C’est la première fois qu’un élu du Front national reçoit une telle distinction: hier, mardi 27 janvier, Steeve Briois a reçu le prix de «l’élu local de l’année», une récompense décernée par Le Trombinoscope, un annuaire des personnalités de la vie politique. Présidente du jury, la journaliste Arlette Chabot a expliqué que le choix de cet élu d’extrême droite ne récompense pas «un bilan, mais c’est une manière de mettre en évidence la percée du FN et son implantation locale», rapporte Le Monde. D’après elle, le maire homosexuel de Hénin-Beaumont illustre très bien la stratégie d’implantation locale mise en œuvre par le parti d’extrême droite, mais le jury se serait contenté de «constater des réalités politiques». Impossible d’occulter la place occupée par le FN sur la scène politique en 2014, a plaidé Arlette Chabot.

BOYCOTT
Steeve Briois a salué ce prix qui reconnaît son «travail d’implantation» et a déploré que le prix de la révélation politique n’ait pas été décerné à Marine Le Pen il y a quelques années. Celle-ci n’était pas présente à la cérémonie organisée à l’Hôtel de Lassay, qui sert de résidence au président de l’Assemblée nationale. Claude Bartolone, qui occupe cette fonction, a quant à lui refusé d’assister à la remise. Le choix de Steeve Briois a aussi particulièrement heurté la section locale du Parti communiste de Hénin-Beaumont qui a demandé dans un communiqué publié par L’Humanité si le jury n’était pas «en état d’ébriété».
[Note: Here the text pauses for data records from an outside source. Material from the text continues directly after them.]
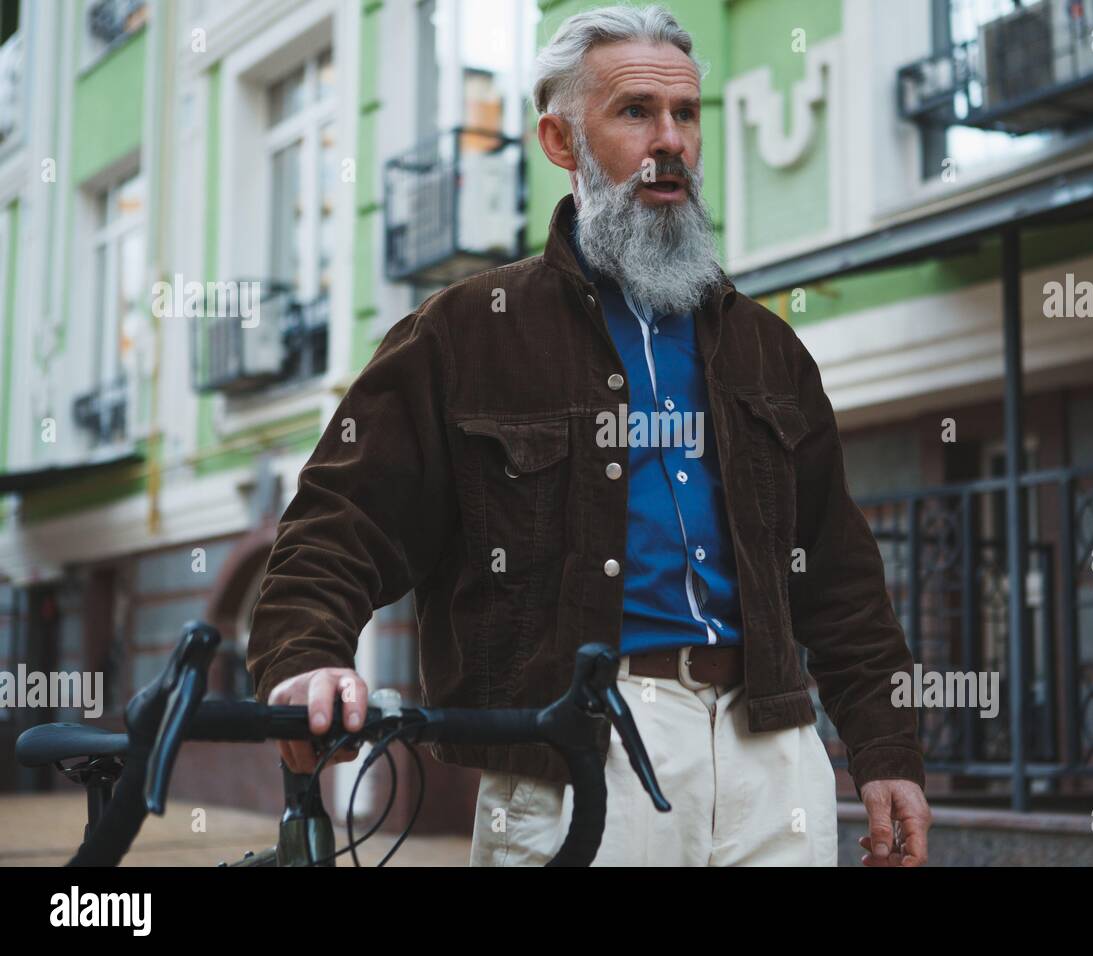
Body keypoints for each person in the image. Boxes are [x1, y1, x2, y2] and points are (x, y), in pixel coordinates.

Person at [247, 3, 930, 867]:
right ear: (561, 141)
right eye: (636, 112)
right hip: (575, 754)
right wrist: (305, 659)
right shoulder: (466, 333)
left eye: (685, 114)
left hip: (773, 757)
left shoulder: (766, 347)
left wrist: (884, 749)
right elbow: (338, 521)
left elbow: (839, 573)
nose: (671, 140)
Et le mouvement politique de s’interroger sur les motivations de ce prix: «Est-ce l’expulsion de la Ligue des Droits de l’Homme de son local héninois dès [l’arrivée de Steeve Briois] en mairie? Son arrêté anti-mendicité visant les Roms heureusement retoqué par la justice? Sa décision de ne plus inviter le PCF aux commémorations? Son courrier menaçant le secrétaire du syndicat Force Ouvrière de “révélations” après un tract jugé trop critique sur sa gestion municipale ou encore les procès politiques intentés contre l’ancien maire avec l’argent du contribuable dans le seul but de museler l’opposition?»
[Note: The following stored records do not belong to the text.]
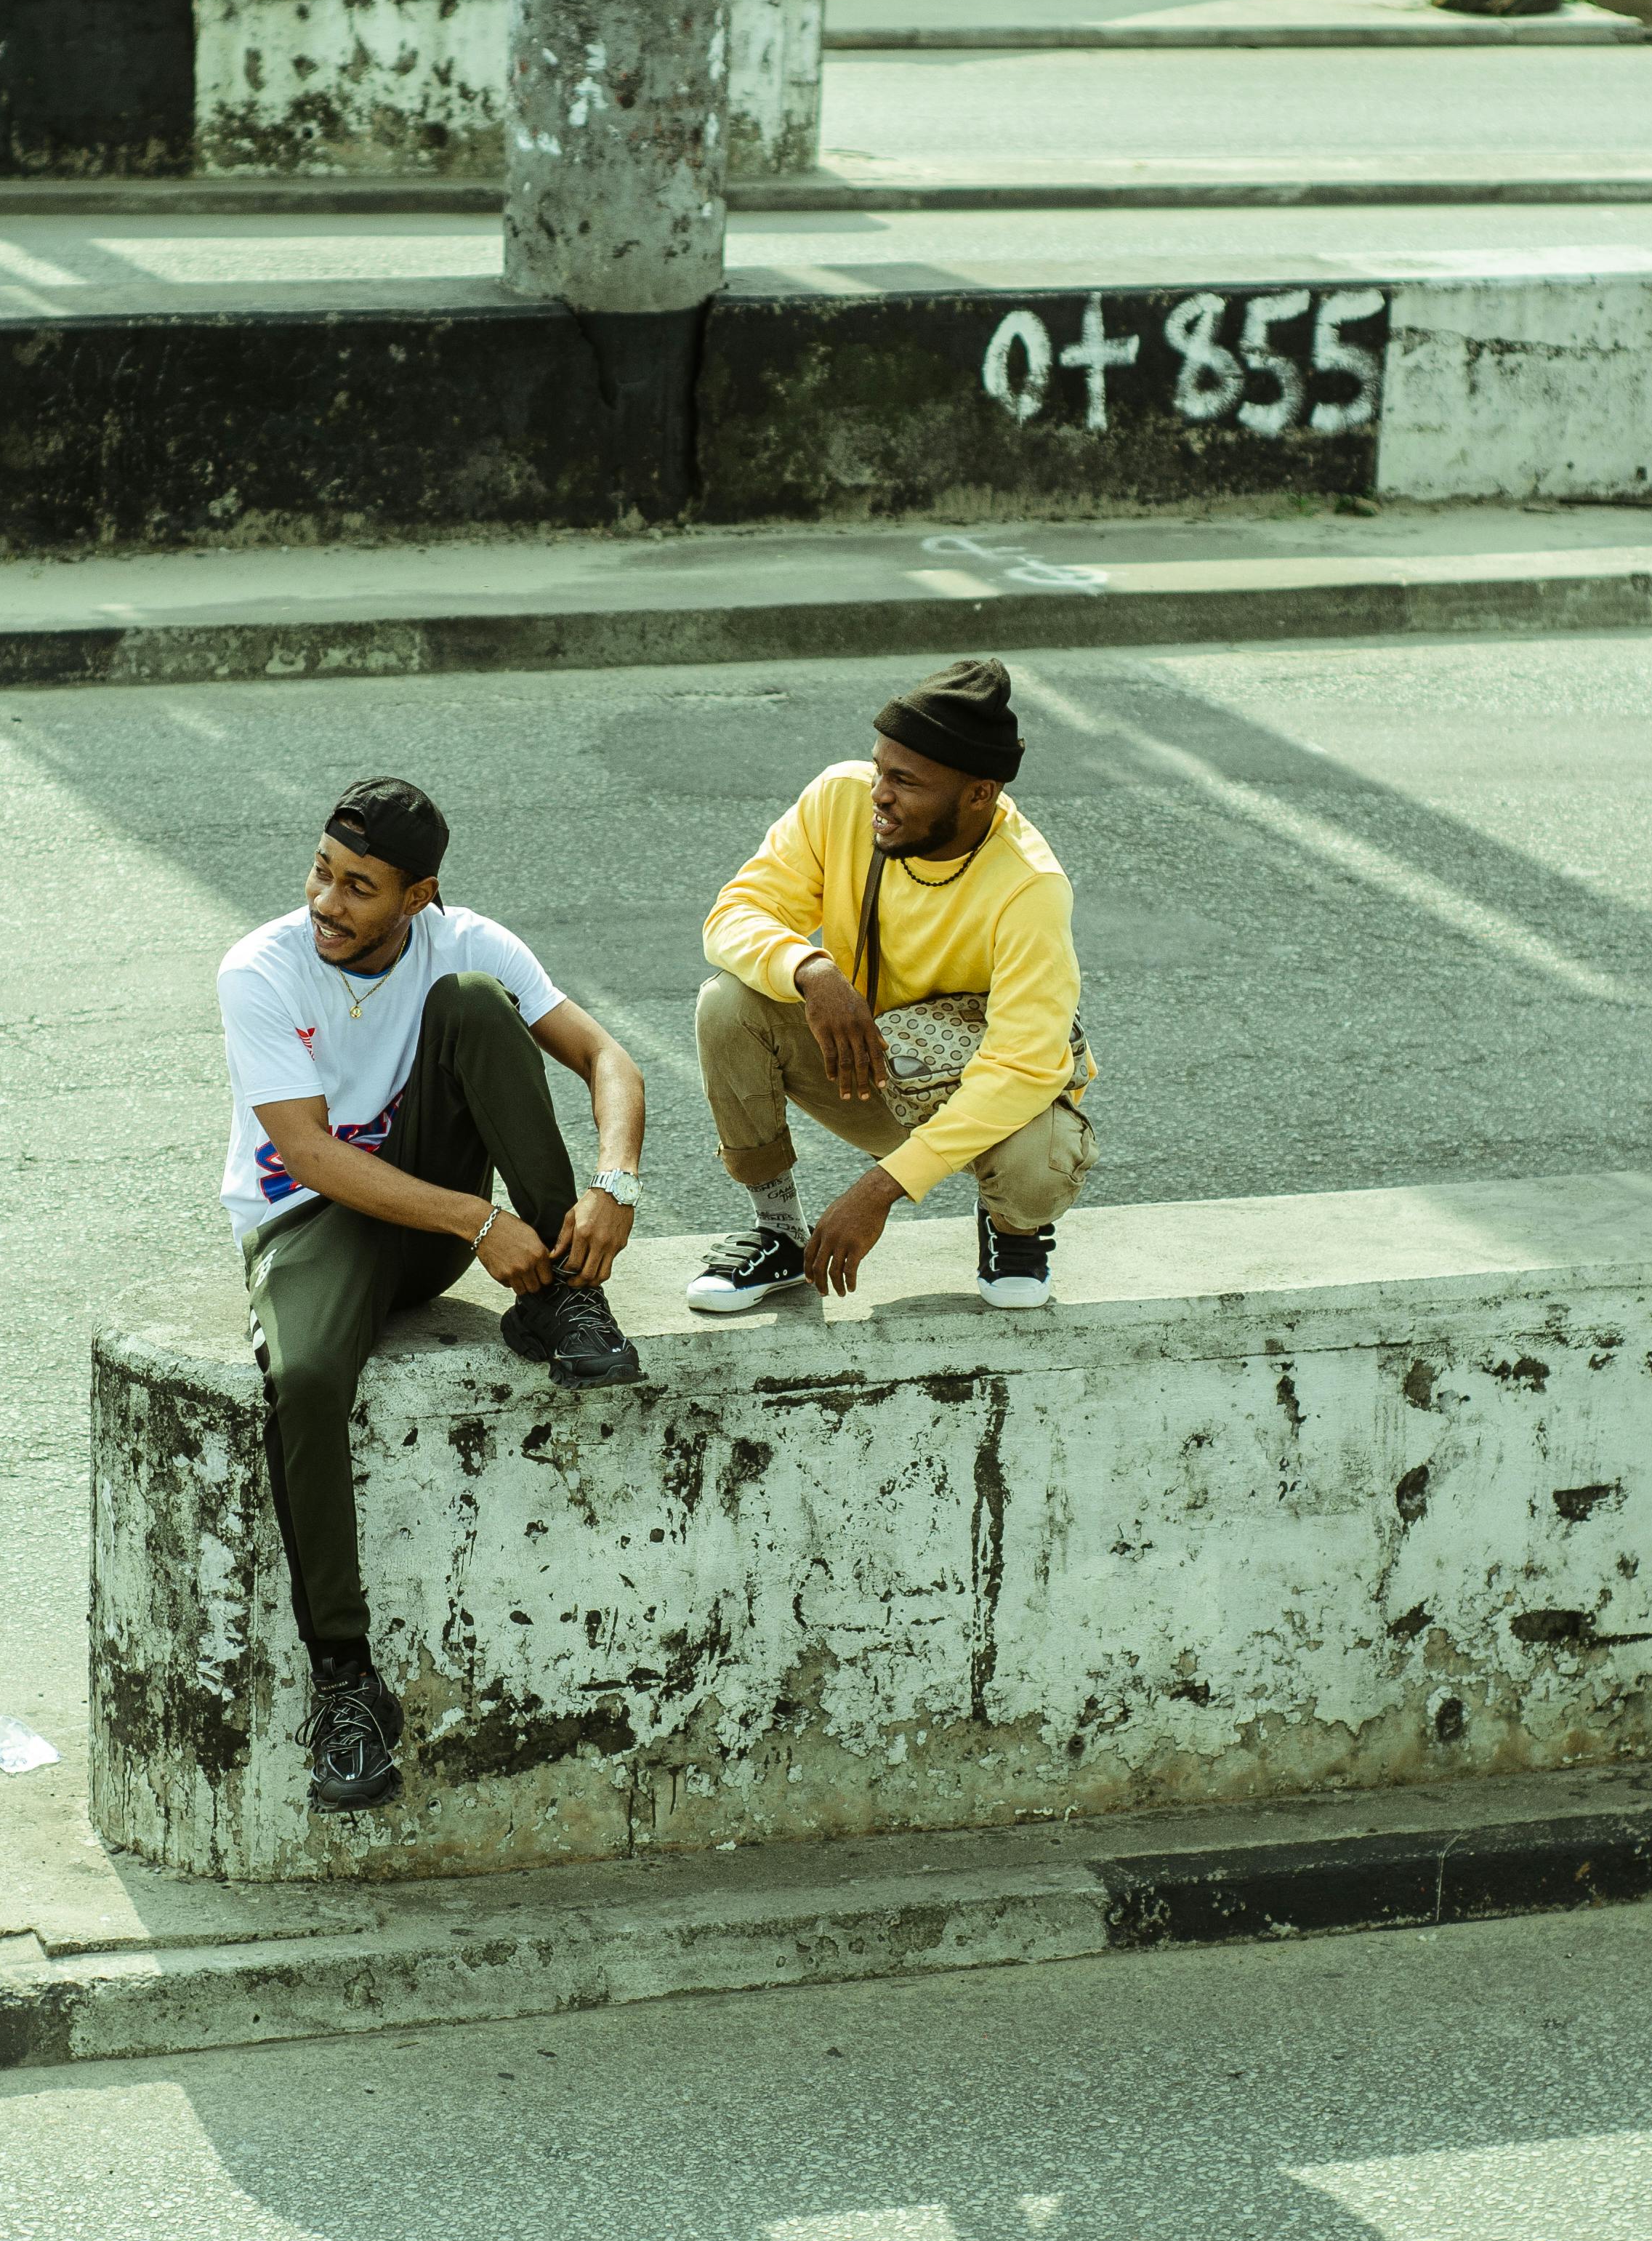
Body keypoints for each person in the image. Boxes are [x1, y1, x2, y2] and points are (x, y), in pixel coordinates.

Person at [218, 778, 648, 1814]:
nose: (328, 900)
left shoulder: (465, 944)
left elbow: (607, 1057)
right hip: (312, 1221)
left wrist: (614, 1183)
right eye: (323, 870)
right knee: (310, 1377)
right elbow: (311, 1154)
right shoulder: (261, 970)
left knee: (475, 1010)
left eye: (360, 887)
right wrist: (474, 1220)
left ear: (419, 896)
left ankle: (563, 1301)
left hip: (435, 1218)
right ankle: (346, 1683)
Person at [688, 658, 1095, 1314]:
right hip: (869, 1067)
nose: (879, 794)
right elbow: (734, 914)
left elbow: (1022, 1065)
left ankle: (1013, 1226)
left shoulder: (1030, 887)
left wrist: (879, 1191)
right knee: (729, 1003)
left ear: (978, 794)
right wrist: (811, 969)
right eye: (880, 769)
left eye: (905, 781)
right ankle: (779, 1232)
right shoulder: (840, 799)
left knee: (1037, 1165)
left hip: (973, 1094)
Parmi les autres personnalités politiques récompensées figure Ségolène Royal, qui a reçu le prix de «ministre de l’année». Le journal metronews a consacré à la ministre de l’Écologie un portrait tout en analogies avec la Reine des neiges de Disney, reprenant dans son article des paroles de Libérée, délivrée avec une prodigieuse habileté. La ministre a elle aussi préféré ne pas assister à la cérémonie. Une prise de hauteur pour que «tout semble insignifiant», comme le veut la chanson?